----- Source data

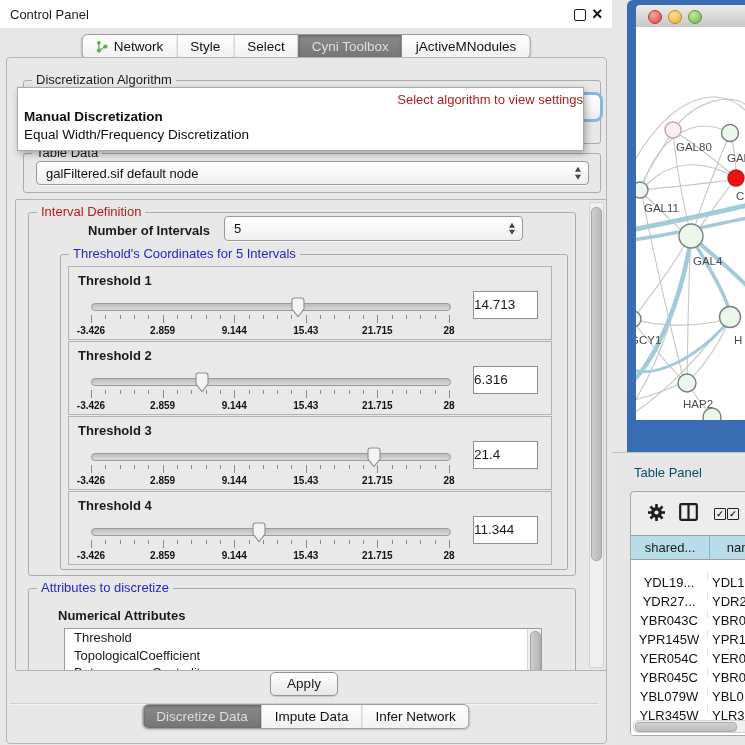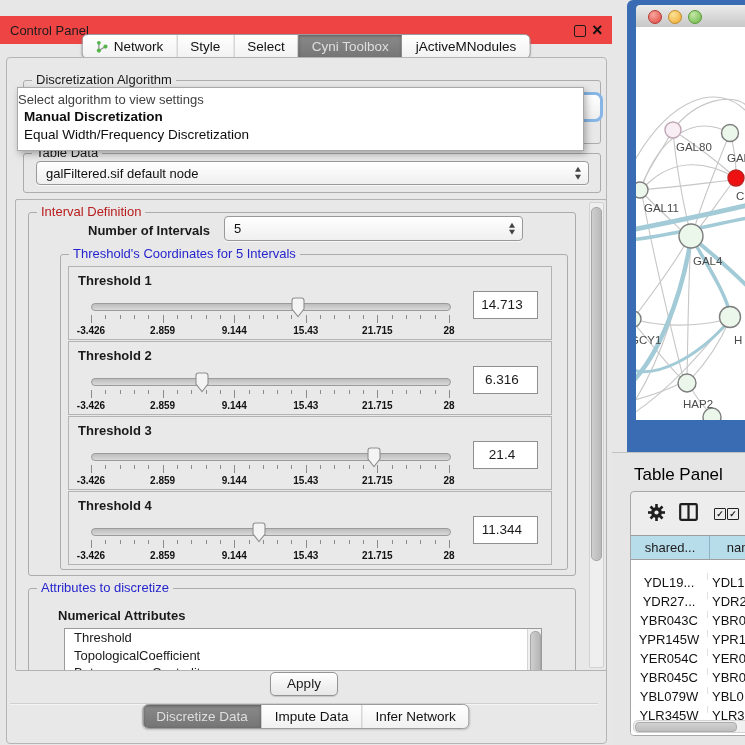--- a/index.html
+++ b/index.html
@@ -1,21 +1,21 @@
 <!DOCTYPE html>
 <html><head>
 <meta charset="utf-8">
 <style>
   html,body{margin:0;padding:0;background:#e7e7e7;}
   #screen{position:relative;width:745px;height:745px;overflow:hidden;background:#e7e7e7;
           font-family:"Liberation Sans",sans-serif;font-size:13px;color:#1a1a1a;}
 
   
   #control-panel{position:absolute;left:0;top:0;width:612px;height:745px;}
-  .cp-titlebar{position:absolute;left:0;top:16px;width:612px;height:28px;background:#ef4444;}
+  .cp-titlebar{position:absolute;left:0;top:0;width:612px;height:28px;background:#ffffff;}
   .cp-title{position:absolute;left:10px;top:7px;font-size:13px;color:#1c1c1c;}
   .float-btn{position:absolute;left:574px;top:9px;width:10px;height:10px;border:1.6px solid #1c1c1c;border-radius:2px;background:transparent;}
   .close-btn{position:absolute;left:592px;top:2px;font-size:18px;font-weight:bold;color:#111;line-height:24px;}
 
   .tabbar{position:absolute;left:50%;transform:translateX(-50%);display:inline-flex;border:1px solid #9c9c9c;border-radius:6px;overflow:hidden;background:linear-gradient(#ffffff,#f1f1f1);box-shadow:0 1px 2px rgba(0,0,0,0.18);white-space:nowrap;}
   #top-tabs{top:34px;}
   #bottom-tabs{top:704px;}
   .tab{display:flex;align-items:center;gap:5px;padding:4px 13px;font-size:13.5px;color:#111;border-left:1px solid #c6c6c6;cursor:default;}
   .tab:first-child{border-left:none;}
   .tab.sel{background:linear-gradient(#8a8a8a,#757575);color:#dfdfdf;border-left-color:transparent;box-shadow:inset 0 1px 3px rgba(0,0,0,0.35);}
@@ -32,21 +32,21 @@
   .combo{position:absolute;background:linear-gradient(#ffffff,#efefef);border:1px solid #999;border-radius:4px;display:flex;align-items:center;padding:0 22px 0 9px;font-size:13px;color:#111;box-shadow:0 1px 0 rgba(255,255,255,.7);}
   .stepper{position:absolute;right:7px;top:50%;transform:translateY(-50%);display:flex;flex-direction:column;gap:2.5px;}
   .stepper .up{width:0;height:0;border-left:3.5px solid transparent;border-right:3.5px solid transparent;border-bottom:5px solid #444;}
   .stepper .dn{width:0;height:0;border-left:3.5px solid transparent;border-right:3.5px solid transparent;border-top:5px solid #444;}
 
   
   .combo-behind{position:absolute;left:546px;top:34px;width:44px;height:24px;background:linear-gradient(#fff,#eee);border:3px solid #87b6e6;border-radius:8px;z-index:5;}
 
   
   .popup{position:absolute;left:10px;top:29px;width:565px;height:62px;background:#ffffff;border:1px solid #a9a9a9;box-shadow:2px 3px 7px rgba(0,0,0,0.30);z-index:40;}
-  .popup-hint{position:absolute;left:0;right:0;top:4px;text-align:left;color:#404040;font-size:13px;}
+  .popup-hint{position:absolute;left:0;right:0;top:4px;text-align:right;color:#b91c1c;font-size:13px;}
   .popup-opt{position:absolute;left:6px;font-size:13.5px;color:#0d0d0d;}
   .popup-opt.o0{top:21px;font-weight:bold;}
   .popup-opt.o1{top:39px;}
 
   
   .inner-panel{position:absolute;left:8px;top:141px;width:590px;height:470px;background:#e8e8e8;border:1px solid #b2b2b2;border-radius:2px;overflow:hidden;}
   .vscroll{position:absolute;right:2px;top:2px;bottom:2px;width:13px;background:#efefef;border:1px solid #d2d2d2;border-radius:2px;}
   .vthumb{position:absolute;left:1px;width:9px;border-radius:5px;background:linear-gradient(90deg,#cfcfcf,#b9b9b9);border:1px solid #a6a6a6;}
 
   .noi-label{position:absolute;left:72px;top:23px;font-weight:bold;}
@@ -54,21 +54,21 @@
   
   .th-panel{position:absolute;left:52px;width:482px;height:72px;background:#e9e9e9;border:1px solid #b3b3b3;}
   .th-label{position:absolute;left:9px;top:6px;font-weight:bold;font-size:13px;}
   .th-slider{position:absolute;left:22px;top:32px;width:358px;height:38px;}
   .track{position:absolute;left:0;top:4px;width:100%;height:6px;background:linear-gradient(#bdbdbd,#d9d9d9);border:1px solid #9b9b9b;border-radius:4px;}
   .ticks{position:absolute;left:0;top:16px;width:100%;height:9px;}
   .tickm{position:absolute;width:1px;background:#8b8b8b;}
   .tick-labels{position:absolute;left:0;top:26px;width:100%;height:12px;}
   .tlab{position:absolute;transform:translateX(-50%);font-size:10px;font-weight:bold;color:#111;white-space:nowrap;}
   .thumb{position:absolute;top:-2px;transform:translateX(-50%);}
-  .th-value{position:absolute;left:404px;top:24px;width:56px;height:26px;background:#fff;border:1px solid #8f8f8f;font-size:13.5px;text-align:center;line-height:26px;padding-right:7px;}
+  .th-value{position:absolute;left:404px;top:24px;width:56px;height:26px;background:#fff;border:1px solid #8f8f8f;font-size:13.5px;text-align:left;line-height:26px;padding-right:7px;}
 
   
   .attr-label{position:absolute;left:42px;top:408px;font-weight:bold;}
   .attr-list{position:absolute;left:48px;top:428px;width:476px;height:70px;background:#fff;border:1px solid #9a9a9a;overflow:hidden;}
   .attr-item{padding:1px 0 1px 9px;font-size:13px;line-height:15.5px;}
   .attr-scroll{position:absolute;right:0;top:0;bottom:0;width:13px;background:#f0f0f0;border-left:1px solid #d5d5d5;}
   .attr-thumb{position:absolute;left:1.5px;top:2px;width:9px;height:52px;border-radius:5px;background:linear-gradient(90deg,#cfcfcf,#b5b5b5);border:1px solid #a6a6a6;}
 
   .apply-btn{position:absolute;left:270px;top:672px;width:66px;height:22px;background:linear-gradient(#ffffff,#e7e7e7);border:1px solid #949494;border-radius:5px;text-align:center;line-height:21px;font-size:13.5px;box-shadow:0 1px 1px rgba(0,0,0,.15);}
   .cp-divider{position:absolute;left:10px;top:703px;width:588px;height:1px;background:#d0d0d0;box-shadow:0 1px 0 #f4f4f4;}
@@ -77,21 +77,21 @@
   #net-window{position:absolute;left:627px;top:0;width:118px;height:452px;background:#3a6cb3;border-radius:6px 0 0 0;}
   .net-titlebar{position:absolute;left:9px;top:5px;width:109px;height:22px;background:linear-gradient(#ececec,#c7c7c7);border-bottom:1px solid #909090;border-radius:4px 0 0 0;}
   .light{position:absolute;top:5px;width:12px;height:12px;border-radius:50%;}
   .light.red{left:12px;background:radial-gradient(circle at 35% 30%,#f8a79e,#e0443e);border:1px solid #b23a32;}
   .light.yellow{left:32px;background:radial-gradient(circle at 35% 30%,#fbe195,#f0a830);border:1px solid #c08a28;}
   .light.green{left:52px;background:radial-gradient(circle at 35% 30%,#c4e6a6,#68b843);border:1px solid #5a9a36;}
   .net-canvas{position:absolute;left:9px;top:27px;width:109px;height:393px;background:#fff;overflow:hidden;}
 
   
   #tp-section{position:absolute;left:612px;top:452px;width:133px;height:293px;background:#e6e6e6;border-top:1px solid #c2c2c2;}
-  .tp-title{position:absolute;left:22px;top:12px;font-size:17px;color:#000000;}
+  .tp-title{position:absolute;left:22px;top:12px;font-size:13px;color:#0c4a6e;}
   .tp-box{position:absolute;left:18px;top:38px;width:122px;height:243px;background:#ededed;border:1px solid #a8a8a8;border-radius:4px;overflow:hidden;}
   .tp-toolbar{position:absolute;left:0;top:0;right:0;height:42px;}
   .tp-icon{position:absolute;}
   .chk{position:absolute;width:10px;height:10px;border:1.6px solid #222;border-radius:1px;font-size:9px;line-height:10px;text-align:center;color:#222;font-weight:bold;}
   .tp-table{position:absolute;left:0;top:43px;right:0;bottom:0;background:#fff;border-top:1px solid #9e9e9e;}
   .tp-header{position:absolute;left:0;top:0;height:24px;display:flex;}
   .tp-hcell{background:#b7dcea;border-right:1px solid #8fb3c2;border-bottom:1px solid #9e9e9e;text-align:center;line-height:24px;font-size:13px;color:#1b1b1b;}
   .tp-rows{position:absolute;left:0;top:25px;right:0;bottom:12px;overflow:hidden;background:#fff;}
   .tp-row{display:flex;height:19px;}
   .tp-cell{font-size:13px;line-height:19px;color:#111;margin-top:12px;}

----------

▶ Assigned task
Show, from the listing above, each line that contains the word "panel".

▶ Answer space
   #control-panel{position:absolute;left:0;top:0;width:612px;height:745px;}
   .inner-panel{position:absolute;left:8px;top:141px;width:590px;height:470px;background:#e8e8e8;border:1px solid #b2b2b2;border-radius:2px;overflow:hidden;}
   .th-panel{position:absolute;left:52px;width:482px;height:72px;background:#e9e9e9;border:1px solid #b3b3b3;}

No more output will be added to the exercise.